Mr Hackett described the summer school as an intensive and voluntary think-tank that will “examine what would happen if we stopped leaving the development of our city to chance and instead started to plan a common vision for how we see ourselves in 2020”.

He wanted everyone in Belfast and beyond its environs to take part in the wider discussions about the plan. “Belfast is our city; it’s our environment, and it’s essential that we create and develop a place that’s accessible, connected and safe. It should be a good place to live in and a good place to invest in,” he said.

“We want to find out exactly how many people could be living within one and a half miles of the City Hall. However, our preliminary study indicates in excess of 20,000 extra people would comfortably be housed in the fractured inner city. With that comes the challenge of making new schools, parks and connecting with existing communities in an equitable manner – and doing so with development of enduring built quality,” said Mr Hackett.

He said the land was lying idle after more than a decade of a construction boom which saw a lot of “hastily planned, profit-focused” development”.

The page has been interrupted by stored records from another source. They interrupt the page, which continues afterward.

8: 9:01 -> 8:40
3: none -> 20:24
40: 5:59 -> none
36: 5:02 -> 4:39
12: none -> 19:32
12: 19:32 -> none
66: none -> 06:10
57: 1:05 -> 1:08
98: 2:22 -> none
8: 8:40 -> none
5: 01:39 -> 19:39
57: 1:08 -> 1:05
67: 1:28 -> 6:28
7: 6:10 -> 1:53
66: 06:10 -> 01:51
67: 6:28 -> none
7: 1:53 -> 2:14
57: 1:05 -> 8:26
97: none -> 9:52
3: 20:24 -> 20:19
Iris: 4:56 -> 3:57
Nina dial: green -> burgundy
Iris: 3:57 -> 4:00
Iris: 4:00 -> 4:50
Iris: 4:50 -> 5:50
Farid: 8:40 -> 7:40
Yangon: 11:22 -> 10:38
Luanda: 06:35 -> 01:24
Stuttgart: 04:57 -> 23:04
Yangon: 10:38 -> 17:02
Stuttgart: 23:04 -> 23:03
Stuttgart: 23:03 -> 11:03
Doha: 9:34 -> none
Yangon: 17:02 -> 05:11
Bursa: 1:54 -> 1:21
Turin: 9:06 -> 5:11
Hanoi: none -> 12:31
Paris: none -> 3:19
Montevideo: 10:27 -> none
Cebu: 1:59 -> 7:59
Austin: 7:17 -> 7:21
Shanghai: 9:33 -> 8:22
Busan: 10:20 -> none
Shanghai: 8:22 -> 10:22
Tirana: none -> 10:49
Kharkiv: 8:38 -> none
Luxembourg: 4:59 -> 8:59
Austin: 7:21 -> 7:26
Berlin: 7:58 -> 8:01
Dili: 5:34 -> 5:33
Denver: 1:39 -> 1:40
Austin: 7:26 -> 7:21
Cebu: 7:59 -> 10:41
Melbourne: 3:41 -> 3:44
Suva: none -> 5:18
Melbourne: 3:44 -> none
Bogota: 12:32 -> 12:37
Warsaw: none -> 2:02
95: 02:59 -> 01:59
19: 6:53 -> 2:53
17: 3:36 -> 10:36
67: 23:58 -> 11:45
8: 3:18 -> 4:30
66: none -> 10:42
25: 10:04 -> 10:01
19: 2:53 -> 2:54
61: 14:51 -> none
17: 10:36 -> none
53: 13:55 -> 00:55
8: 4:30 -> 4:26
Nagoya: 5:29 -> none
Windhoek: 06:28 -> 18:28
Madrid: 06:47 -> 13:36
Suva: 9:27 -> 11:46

Dr Sterrett said that due to peace walls, sectarian tensions and the general nature of development, Belfast was a “disconnected” city with no seamless links between the north, west, east and south of the city. The proposals of the forum, if implemented, could create a city centre fulcrum that would establish that connection and improve the social fabric of the city.

“This will be about how can we reconnect with the city, how do we create a city where you can walk comfortably, pleasantly and safely between the different parts of Belfast,” he said.

Dr Sterrett acknowledged that Belfast has improved hugely in appearance in the past 10 years or so but that there was still a crucial need to continue development, particularly in the inner city.

“Belfast has come a long way over the last number of years but let us have the confidence to be more visionary about what we want to achieve for the city,” he said.